[[ QUOTED PASSAGE open ]]
Direct Preference Optimization (DPO) is a preference-based learning algorithm that directly optimizes the policy without requiring a separate reward model. The training process:

1. **Self-Play Generation**: Model plays 1000 games against itself
2. **Mistake Identification**: Stockfish analyzes each position to find model errors
3. **Preference Pair Creation**: For each mistake:
   - **Chosen action**: Stockfish's move (better outcome)
   - **Rejected action**: Model's move (worse outcome)
   - **Filtering**: Only include mistakes with eval difference > 0.3 pawns
4. **DPO Training**: Optimize policy to prefer Stockfish's moves using DPO loss

### Training Hyperparameters

- **Base Model**: 9M parameter action-value model (pre-trained by DeepMind)
- **Training Algorithm**: Direct Preference Optimization (DPO)
[[ QUOTED PASSAGE closed ]]
[[ ENTRIES SUPPLIED open ]]
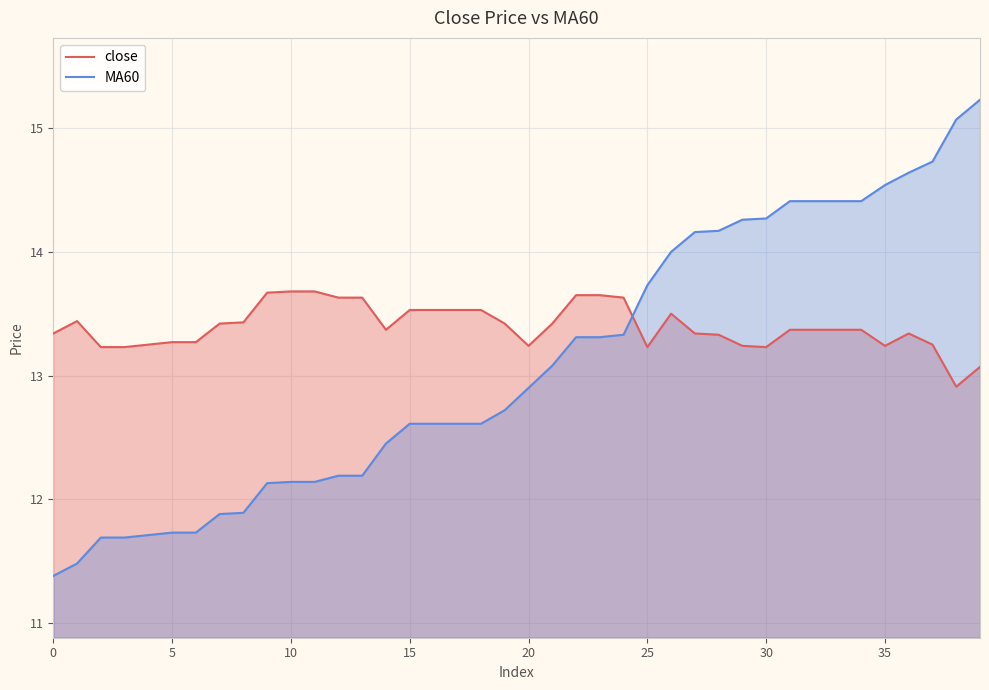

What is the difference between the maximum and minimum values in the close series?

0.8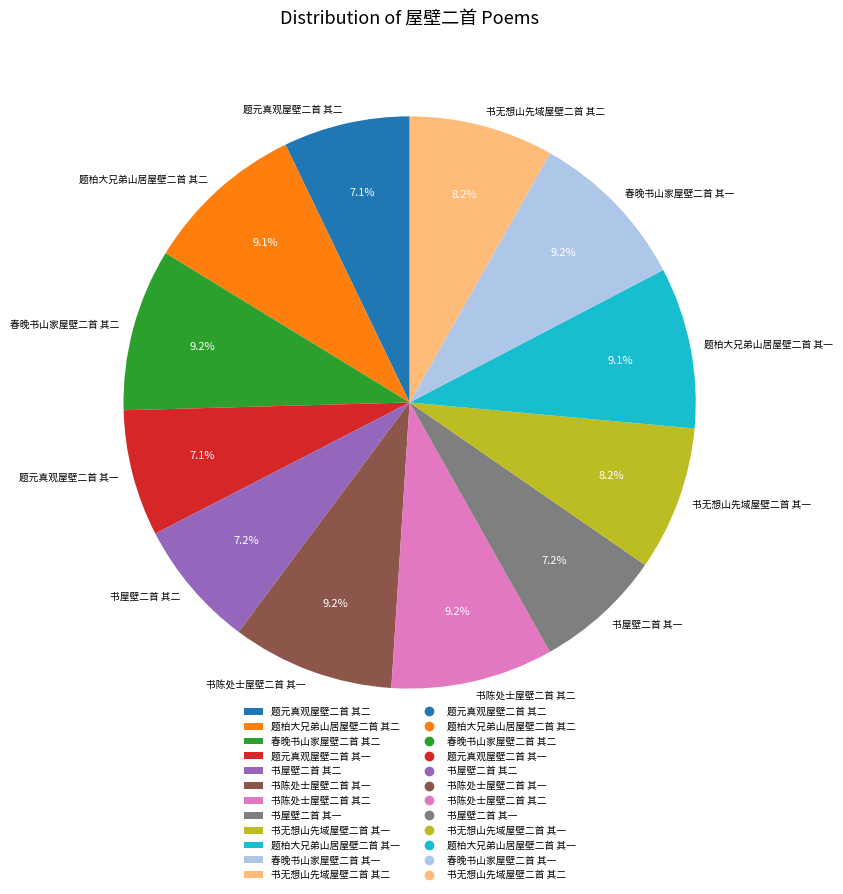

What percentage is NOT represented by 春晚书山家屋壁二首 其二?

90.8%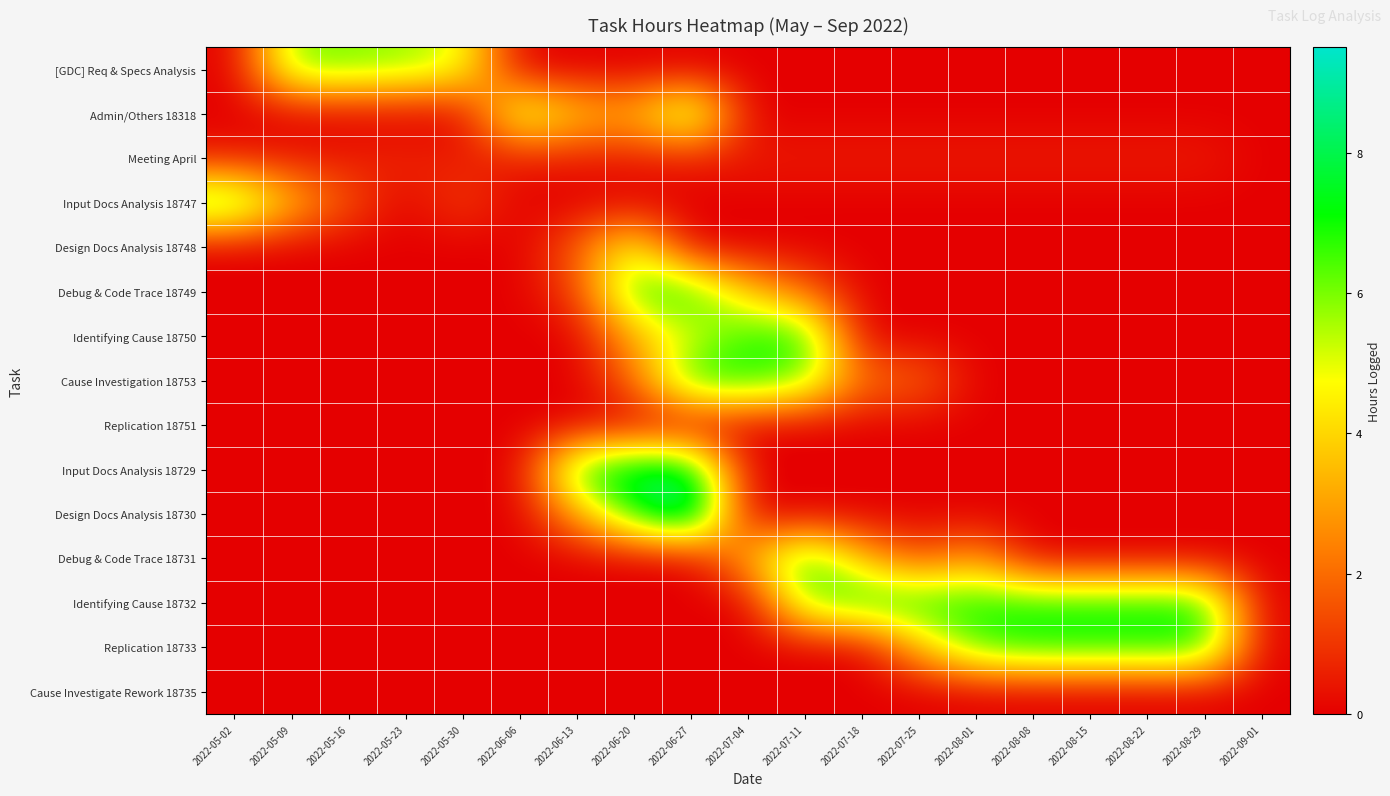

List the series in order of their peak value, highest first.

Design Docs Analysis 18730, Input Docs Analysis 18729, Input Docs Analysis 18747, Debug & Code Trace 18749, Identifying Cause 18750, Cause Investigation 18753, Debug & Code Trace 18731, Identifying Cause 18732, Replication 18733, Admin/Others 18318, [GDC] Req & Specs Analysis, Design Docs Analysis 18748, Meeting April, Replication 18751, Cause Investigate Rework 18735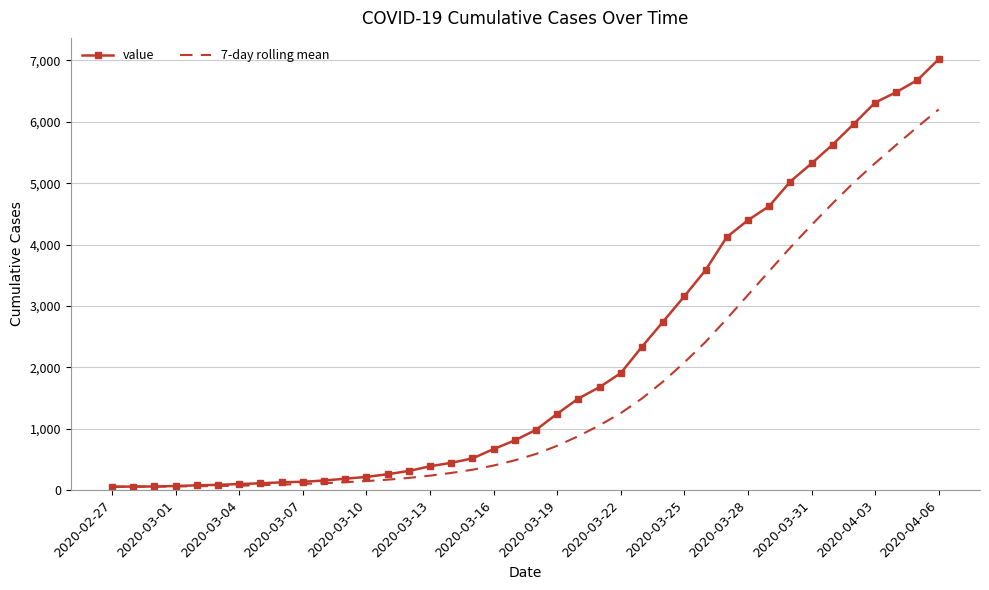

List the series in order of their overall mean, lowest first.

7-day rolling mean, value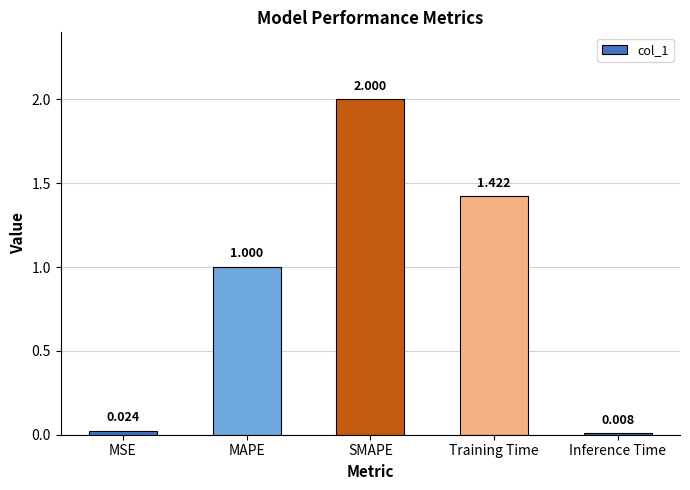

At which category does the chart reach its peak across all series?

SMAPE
[[ ENTRIES SUPPLIED closed ]]
■ **QUESTIONS ON THE MATERIAL**:
1. In the DPO training description, how large must the evaluation difference be for a mistake to be included?
2. For each statement, say whether it agrees with the DPO training description and quote the deciding words: (a) The base model has 9M parameters. (b) DPO needs a separate reward model. (c) The rejected action in each preference pair is Stockfish's move.

■ **YOUR RESPONSES**:
1. Greater than 0.3 pawns.

2.
(a) Yes: "9M parameter action-value model"
(b) No: "without requiring a separate reward model"
(c) No: "Model's move (worse outcome)"